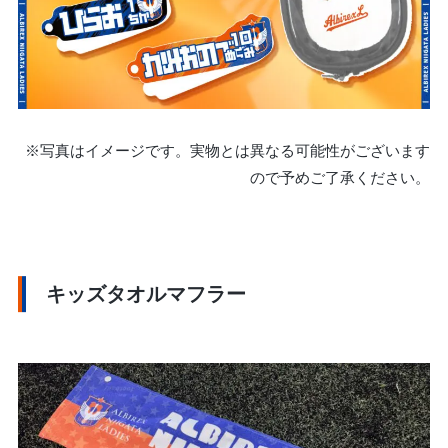
※写真はイメージです。実物とは異なる可能性がございます
ので予めご了承ください。
キッズタオルマフラー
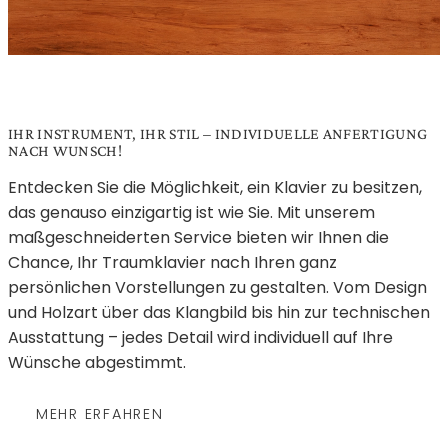
IHR INSTRUMENT, IHR STIL – INDIVIDUELLE AN­FERTI­GUNG
NACH WUNSCH!
Entdecken Sie die Möglichkeit, ein Klavier zu besitzen,
das genauso einzigartig ist wie Sie. Mit unserem
maßgeschneiderten Service bieten wir Ihnen die
Chance, Ihr Traumklavier nach Ihren ganz
persönlichen Vorstellungen zu gestalten. Vom Design
und Holzart über das Klangbild bis hin zur technischen
Ausstattung – jedes Detail wird individuell auf Ihre
Wünsche abgestimmt.
MEHR ERFAHREN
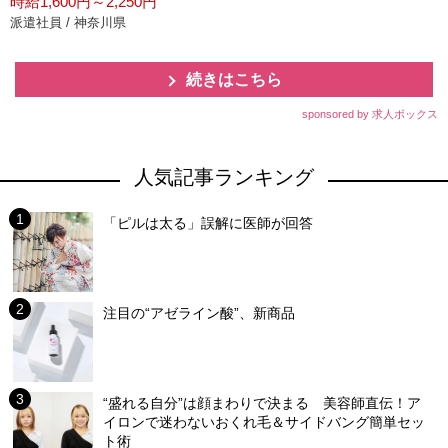
時給1,600円～2,250円
派遣社員 / 神奈川県
続きはこちら
sponsored by 求人ボックス
人気記事ランキング
「ピルは太る」誤解に医師が回答
注目の“アゼライン酸”、新商品
“盛れる自分”は顔まわりで決まる 美容師直伝！ア
イロンで迷わないおくれ毛＆サイドバング簡単セッ
ト術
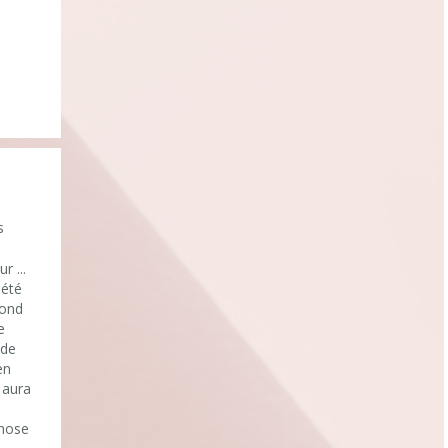
s
r ...
 été
fond
e
 de
en
 aura
chose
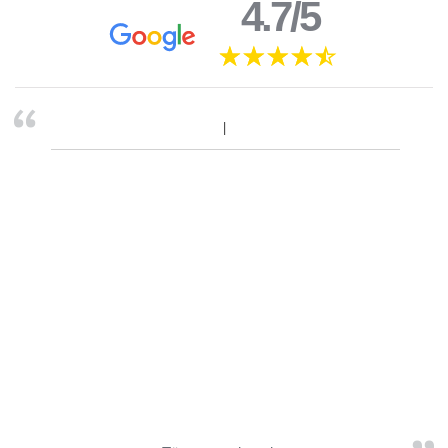
4.7/5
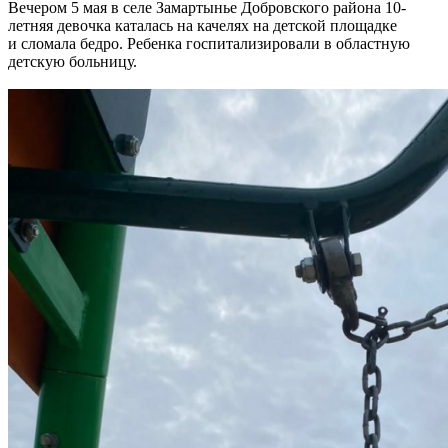
Вечером 5 мая в селе Замартынье Добровского района 10-
летняя девочка каталась на качелях на детской площадке
и сломала бедро. Ребенка госпитализировали в областную
детскую больницу.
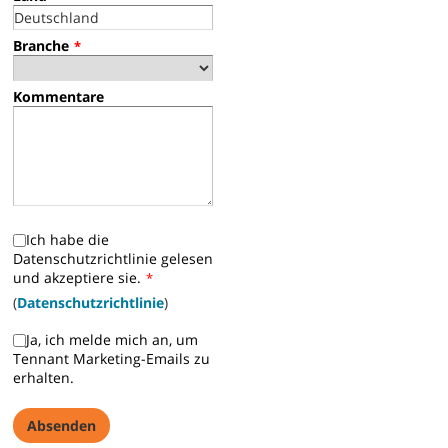
Branche
*
Kommentare
Ich habe die
Datenschutzrichtlinie gelesen
und akzeptiere sie.
*
(
Datenschutzrichtlinie
)
Ja, ich melde mich an, um
Tennant Marketing-Emails zu
erhalten.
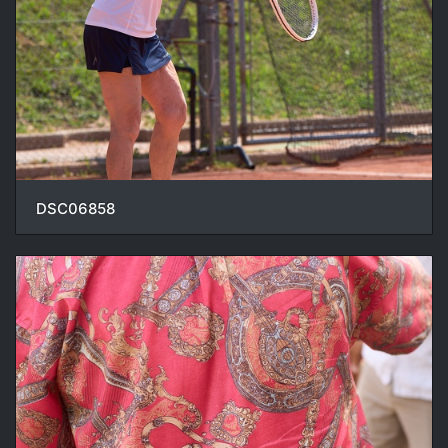
DSC06858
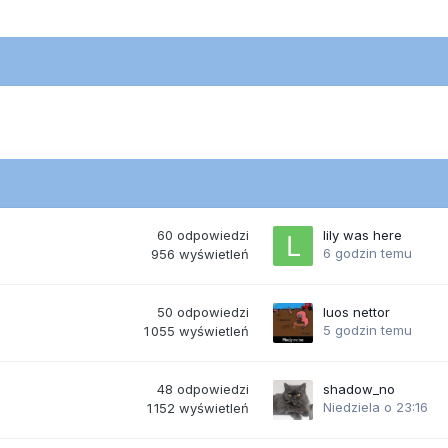
60
odpowiedzi
lily was here
6 godzin temu
956
wyświetleń
50
odpowiedzi
luos nettor
5 godzin temu
1 055
wyświetleń
48
odpowiedzi
shadow_no
Niedziela o 23:16
1 152
wyświetleń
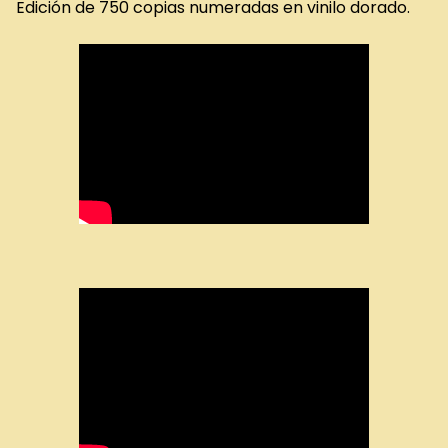
Edición de 750 copias numeradas en vinilo dorado.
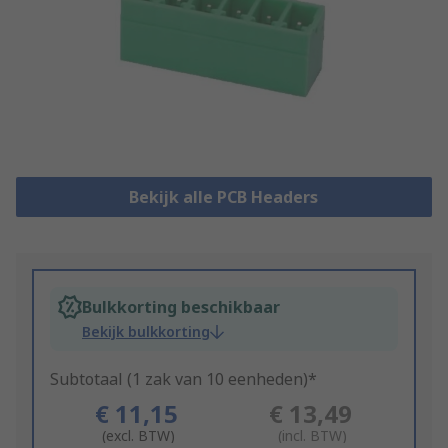
Bekijk alle PCB Headers
Bulkkorting beschikbaar
Bekijk bulkkorting
Subtotaal (1 zak van 10 eenheden)*
€ 11,15
€ 13,49
(excl. BTW)
(incl. BTW)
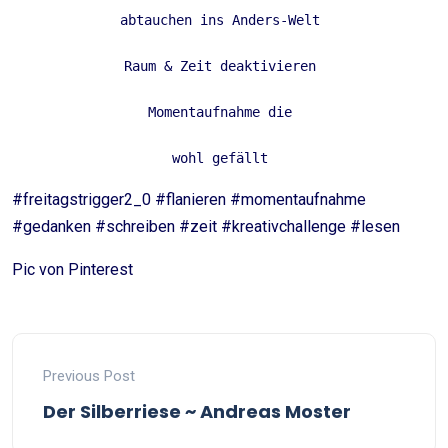
abtauchen ins Anders-Welt 
Raum & Zeit deaktivieren 
Momentaufnahme die 
wohl gefällt 
#freitagstrigger2_0 #flanieren #momentaufnahme
#gedanken #schreiben #zeit #kreativchallenge #lesen
Pic von Pinterest
Previous Post
Der Silberriese ~ Andreas Moster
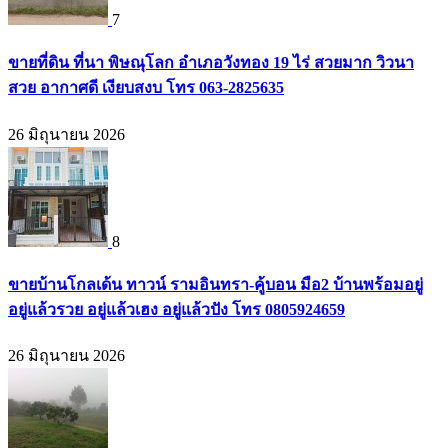
7
ขายที่ดิน ที่นา พิษณุโลก อำเภอวังทอง 19 ไร่ สวยมาก วิวนา
สวย อากาศดี เงียบสงบ โทร 063-2825635
26 มิถุนายน 2026
8
ขายบ้านโกลเด้น ทาวน์ รามอินทรา-คู้บอน มือ2 บ้านพร้อมอยู่
อยู่แล้วรวย อยู่แล้วเฮง อยู่แล้วปัง โทร 0805924659
26 มิถุนายน 2026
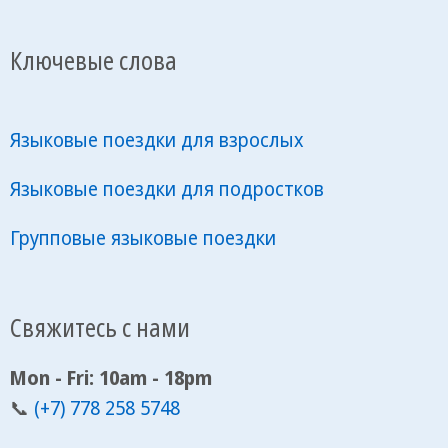
Ключевые слова
Языковые поездки для взрослых
Языковые поездки для подростков
Групповые языковые поездки
Свяжитесь с нами
Mon - Fri: 10am - 18pm
📞
(+7) 778 258 5748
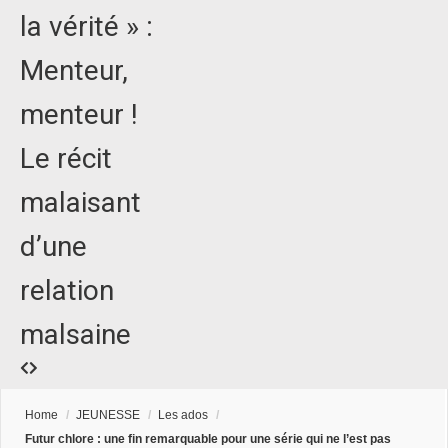
la vérité » :
Menteur,
menteur !
Le récit
malaisant
d’une
relation
malsaine
Home
/
JEUNESSE
/
Les ados
/
Futur chlore : une fin remarquable pour une série qui ne l’est pas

***

§ **Description of the task**
Return the listing above in an exact copy that leaves out the images.

§ **Answer to this task**
※写真はイメージです。実物とは異なる可能性がございます
ので予めご了承ください。
キッズタオルマフラー
IHR INSTRUMENT, IHR STIL – INDIVIDUELLE AN­FERTI­GUNG
NACH WUNSCH!
Entdecken Sie die Möglichkeit, ein Klavier zu besitzen,
das genauso einzigartig ist wie Sie. Mit unserem
maßgeschneiderten Service bieten wir Ihnen die
Chance, Ihr Traumklavier nach Ihren ganz
persönlichen Vorstellungen zu gestalten. Vom Design
und Holzart über das Klangbild bis hin zur technischen
Ausstattung – jedes Detail wird individuell auf Ihre
Wünsche abgestimmt.
MEHR ERFAHREN
時給1,600円～2,250円
派遣社員 / 神奈川県
続きはこちら
sponsored by 求人ボックス
人気記事ランキング
「ピルは太る」誤解に医師が回答
注目の“アゼライン酸”、新商品
“盛れる自分”は顔まわりで決まる 美容師直伝！ア
イロンで迷わないおくれ毛＆サイドバング簡単セッ
ト術
s
r ...
 été
fond
e
 de
en
 aura
chose
4.7/5
Вечером 5 мая в селе Замартынье Добровского района 10-
летняя девочка каталась на качелях на детской площадке
и сломала бедро. Ребенка госпитализировали в областную
детскую больницу.
Branche
*
Kommentare
Ich habe die
Datenschutzrichtlinie gelesen
und akzeptiere sie.
*
(
Datenschutzrichtlinie
)
Ja, ich melde mich an, um
Tennant Marketing-Emails zu
erhalten.
DSC06858
60
odpowiedzi
lily was here
6 godzin temu
956
wyświetleń
50
odpowiedzi
luos nettor
5 godzin temu
1 055
wyświetleń
48
odpowiedzi
shadow_no
Niedziela o 23:16
1 152
wyświetleń
Edición de 750 copias numeradas en vinilo dorado.
Bekijk alle PCB Headers
Bulkkorting beschikbaar
Bekijk bulkkorting
Subtotaal (1 zak van 10 eenheden)*
€ 11,15
€ 13,49
(excl. BTW)
(incl. BTW)
abtauchen ins Anders-Welt 
Raum & Zeit deaktivieren 
Momentaufnahme die 
wohl gefällt 
#freitagstrigger2_0 #flanieren #momentaufnahme
#gedanken #schreiben #zeit #kreativchallenge #lesen
Pic von Pinterest
Previous Post
Der Silberriese ~ Andreas Moster
7
ขายที่ดิน ที่นา พิษณุโลก อำเภอวังทอง 19 ไร่ สวยมาก วิวนา
สวย อากาศดี เงียบสงบ โทร 063-2825635
26 มิถุนายน 2026
8
ขายบ้านโกลเด้น ทาวน์ รามอินทรา-คู้บอน มือ2 บ้านพร้อมอยู่
อยู่แล้วรวย อยู่แล้วเฮง อยู่แล้วปัง โทร 0805924659
26 มิถุนายน 2026
Ключевые слова
Языковые поездки для взрослых
Языковые поездки для подростков
Групповые языковые поездки
Свяжитесь с нами
Mon - Fri: 10am - 18pm
📞
(+7) 778 258 5748
la vérité » :
Menteur,
menteur !
Le récit
malaisant
d’une
relation
malsaine
Home
/
JEUNESSE
/
Les ados
/
Futur chlore : une fin remarquable pour une série qui ne l’est pas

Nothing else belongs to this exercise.